[SEITENAUSZUG]
======
Fußball DFL
Kind unterbreitet neuen Vorschlag zur 50+1-Regel

Die Diskussion um die 50+1-Regel geht in eine neue Runde. 96-Boss Martin Kind will der DFL vorschlagen, dass Investoren ihre Anteile mindestens für zehn Jahre halten müssen.

Klub-Chef Martin Kind von Bundesligist Hannover 96 will auf der kommenden Mitgliederversammlung der Deutschen Fußball Liga (DFL) einen weiteren Vorstoß zur Abschaffung der so genannten 50+1-Regel unternehmen. Bislang untersagt diese Vorschrift, dass Investoren bei den Bundesliga-Klubs eine Stimmenmehrheit haben.

Nach Informationen des Nachrichtenmagazins Der Spiegel will Kind nun am kommenden Dienstag in Frankfurt/Main vorschlagen, dass potenzielle Investoren ihre Anteile mindestens für zehn Jahre halten müssen. Darüber hinaus sollten sie zuvor sechs Jahre lang in einem erheblichen Maße in dem Klub engagiert gewesen sein.

Kind hat seinen Vorschlag den 36 Erst- und Zweitliga-Klubs bereits schriftlich zukommen lassen, am Dienstag will er Details erläutern. Bei der noch nicht terminierten nächsten Vollversammlung der DFL soll nach dem Vorstellungen des Hannoveraner Klub-Chefs dann über die Abschaffung der 50+1-Regel abgestimmt werden.

Rummenigge fordert "gewisse Leitplanken"

Kind strebt eine gerichtliche Klärung an, sollte er bei der Abstimmung nicht die erforderliche zwei drittel-Mehrheit bekommen. Selbst Bayern München steht Plänen für eine Abschaffung aber nicht mehr ablehnend gegenüber, "wenn gewisse Leitplanken gesetzt sind", sagte Klub-Chef Karl Heinz-Rummenigge dem Spiegel.

Außerdem gibt es eine Initiative von DFL-Vorstandsmitglied Peters Peters. Der Geschäftsführer von Schalke 04 will die Vorteile von Konzern-Klubs wie dem VfL Wolfsburg oder Bayer Leverkusen einschränken - sie sind von der 50+1-Regel ausgenommen. Gleiches soll für 1 899 Hoffenheim und Sponsor Dietmar Hopp gelten.

"Ich könnte mir eine Regelung vorstellen, nach der die Kosten für die Lizenzspieler in einem festen prozentualen Verhältnis zur tatsächlichen Ertragskraft eines Klubs stehen müssen, unabhängig von Form und Höhe der jeweiligen Klub-Finanzierung", sagte Peters. Dies würde etwa Anschubfinanzierungen wie jene von Volkswagen beim VfL Wolfsburg einschränken.
======
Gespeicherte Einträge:
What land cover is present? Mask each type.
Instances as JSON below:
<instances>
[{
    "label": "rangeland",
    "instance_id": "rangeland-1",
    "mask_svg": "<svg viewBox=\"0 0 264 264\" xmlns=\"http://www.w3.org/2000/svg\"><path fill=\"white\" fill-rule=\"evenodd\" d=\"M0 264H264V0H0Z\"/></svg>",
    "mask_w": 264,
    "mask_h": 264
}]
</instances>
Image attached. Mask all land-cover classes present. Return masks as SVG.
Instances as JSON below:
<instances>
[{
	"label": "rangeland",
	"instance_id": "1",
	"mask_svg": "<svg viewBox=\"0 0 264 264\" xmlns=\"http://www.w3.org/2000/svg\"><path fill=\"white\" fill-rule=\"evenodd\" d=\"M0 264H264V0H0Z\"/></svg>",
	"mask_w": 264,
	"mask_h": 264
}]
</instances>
======
[AUFGABEN]
1. Geben Sie den Absatz im Seitenauszug, der mit „Nach Informationen des Nachrichtenmagazins“ beginnt, als kurze Liste wieder und behalten Sie dabei seine wichtigsten Fakten bei.
2. Fassen Sie den Seitenauszug in zwei Sätzen zusammen.

[LÖSUNGEN]
1.
- Quelle: Nachrichtenmagazin Der Spiegel
- Kind will am kommenden Dienstag in Frankfurt/Main einen Vorschlag vorlegen.
- Potenzielle Investoren sollen ihre Anteile mindestens zehn Jahre halten.
- Zuvor sollen sie sechs Jahre lang in erheblichem Maße im Klub engagiert gewesen sein.

2. Martin Kind, Klub-Chef von Hannover 96, will in einem weiteren Vorstoß zur Abschaffung der 50+1-Regel, die Investoren eine Stimmenmehrheit bei Bundesliga-Klubs untersagt, der DFL vorschlagen, dass Investoren ihre Anteile mindestens zehn Jahre halten und zuvor sechs Jahre lang erheblich im Klub engagiert gewesen sein müssen. Bayern München steht einer Abschaffung nicht mehr ablehnend gegenüber, wenn gewisse Leitplanken gesetzt sind, und der Geschäftsführer von Schalke 04 will die Vorteile von Konzern-Klubs wie dem VfL Wolfsburg oder Bayer Leverkusen einschränken.